К счастью, слабонервные создания в этот час сидят дома, и поэтому у них не могло быть повода испугаться страшной внешности Плотовщика.

Со стороны рощи к озеру полетели птицы, и Дюла провожал их взглядом, как старых знакомых.

«Надо бы подстрелить баклана для школьного музея, – подумал он. – И чтобы было подписано: «Подарено учеником VIII класса Лайошем Дюлой Ладо». И одну квакву».

Но тут подъехала телега, и Дюла уже не смог продолжить списка своих подношений.

– Доброе утро, дядя Балаж, я сяду сюда, рядом с вами. – И Дюла устроился на телеге рядом со старым возчиком. – Что нового?

– А какие могут быть новости? Пшеницу и рожь уже обмолотили. Сейчас молотят овес. Корову одну раздуло, но господин главный агроном сделал ей прокол, и все обошлось. Не хотите ли накинуть капюшон? Я вижу, вы вспотели.

Телега затряслась по выбоинам, под капюшоном было тепло и уютно, и Дюла замолчал: он предвкушал свою встречу с Кряжем и то, как будет рассказывать другу о своих приключениях. Вдоль дороги мелькали придорожные тополя, и Дюла сладко задремал под теплым шатром капюшона. Проснулся он оттого, что телега загромыхала через переезд и у шлагбаума со скрипом остановилась.

– А я заснул!

– Вот и хорошо, – сказал Балаж. – Спать всегда дело хорошее. А потом вы, наверное, поднялись сегодня в самую рань.

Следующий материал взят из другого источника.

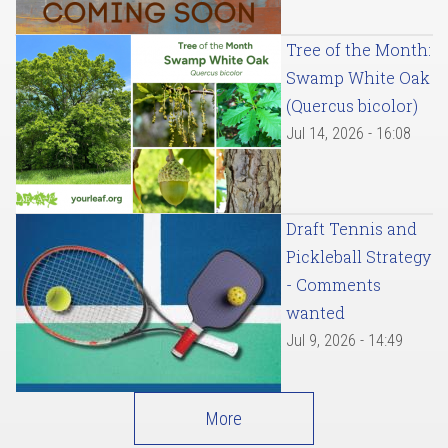
Tree of the Month:
Swamp White Oak
(Quercus bicolor)
Jul 14, 2026 - 16:08
Draft Tennis and
Pickleball Strategy
- Comments
wanted
Jul 9, 2026 - 14:49
More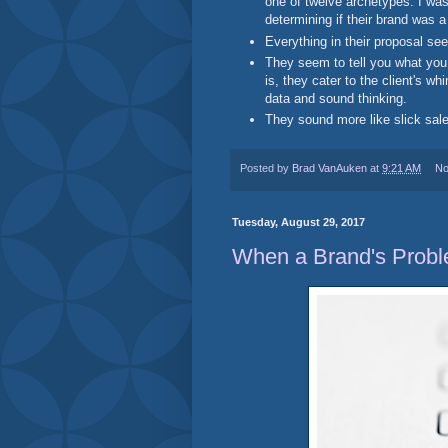
one of twelve archetypes. I was
determining if their brand was a 
Everything in their proposal see
They seem to tell you what you
is, they cater to the client's 
data and sound thinking.
They sound more like slick sale
Posted by
Brad VanAuken
at
9:21 AM
No
Tuesday, August 29, 2017
When a Brand's Probl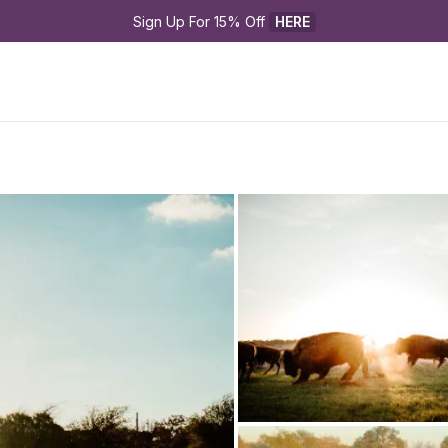
Sign Up For 15% Off 
HERE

– Нужно было, дядя Балаж. Ведь в темноте не побежишь. Позади них со стуком опустился шлагбаум.

По перрону расхаживали два-три человека. Из станционного помещения доносилось постукивание телеграфного аппарата; под сапогами у Дюлы поскрипывал гравий. «Интересно, – думал Плотовщик, – привезет ли Кряж фотографию дяди Гезы? Дяди Гезы, который был и врачом, и заправским охотником, и воспитателем юных магараджей, хотя начинал кочегаром».

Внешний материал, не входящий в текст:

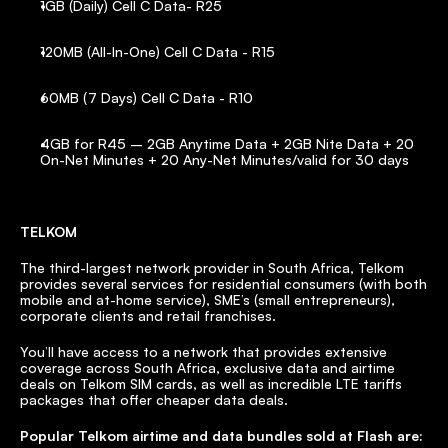
1GB (Daily) Cell C Data- R25
120MB (All-In-One) Cell C Data - R15
60MB (7 Days) Cell C Data - R10
4GB for R45 – 2GB Anytime Data + 2GB Nite Data + 20 
On-Net Minutes + 20 Any-Net Minutes/valid for 30 days
TELKOM
The third-largest network provider in South Africa, Telkom 
provides several services for residential consumers (with both 
mobile and at-home service), SME’s (small entrepreneurs), 
corporate clients and retail franchises.
You’ll have access to a network that provides extensive 
coverage across South Africa, exclusive data and airtime 
deals on Telkom SIM cards, as well as incredible LTE tariffs 
packages that offer cheaper data deals.
Popular Telkom airtime and data bundles sold at Flash are:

Сам не зная почему, Дюла почувствовал вдруг странную неуверенность, совсем не вязавшуюся с этим замечательным утром, и никак не мог от нее избавиться.

Дюла посмотрел на убегающие вдаль рельсы и почему-то подумал о том, что «параллельные линии сходятся в бесконечности». Так учили его в школе, и это было туманным, как тайны камышовых зарослей, как прошлое ушедших в землю крепостных стен, как световые года, которыми измеряется расстояние до звезд, как все то, о чем не говорил Матула, о чем умалчивал старик. А сейчас эта неясность вполне подходила, ибо делала вероятными и три профессии дяди Гезы, автомобиль, на котором он разъезжал с отпрысками магараджи, и всю пеструю карьеру бывшего кочегара. Плотовщик смотрел на дрожащий над рельсами воздух, видел, как они сходились вдалеке и бессознательно цеплялся за реальность своих грез. «Каждый сон, – думал он, – может стать явью, точно так же, как явь далекого прошлого постепенно погружается в призрачный, подобный сну туман. Так привезет ли Кряж фотографию и знает ли дядя Герге, что такое магараджа? А действительно, что же такое магараджа? – встрепенулся Плотовщик. – Магараджа – это ведь что-то вроде графа, словом, землевладелец. А может, и больше. Почти князь, хотя и не совсем».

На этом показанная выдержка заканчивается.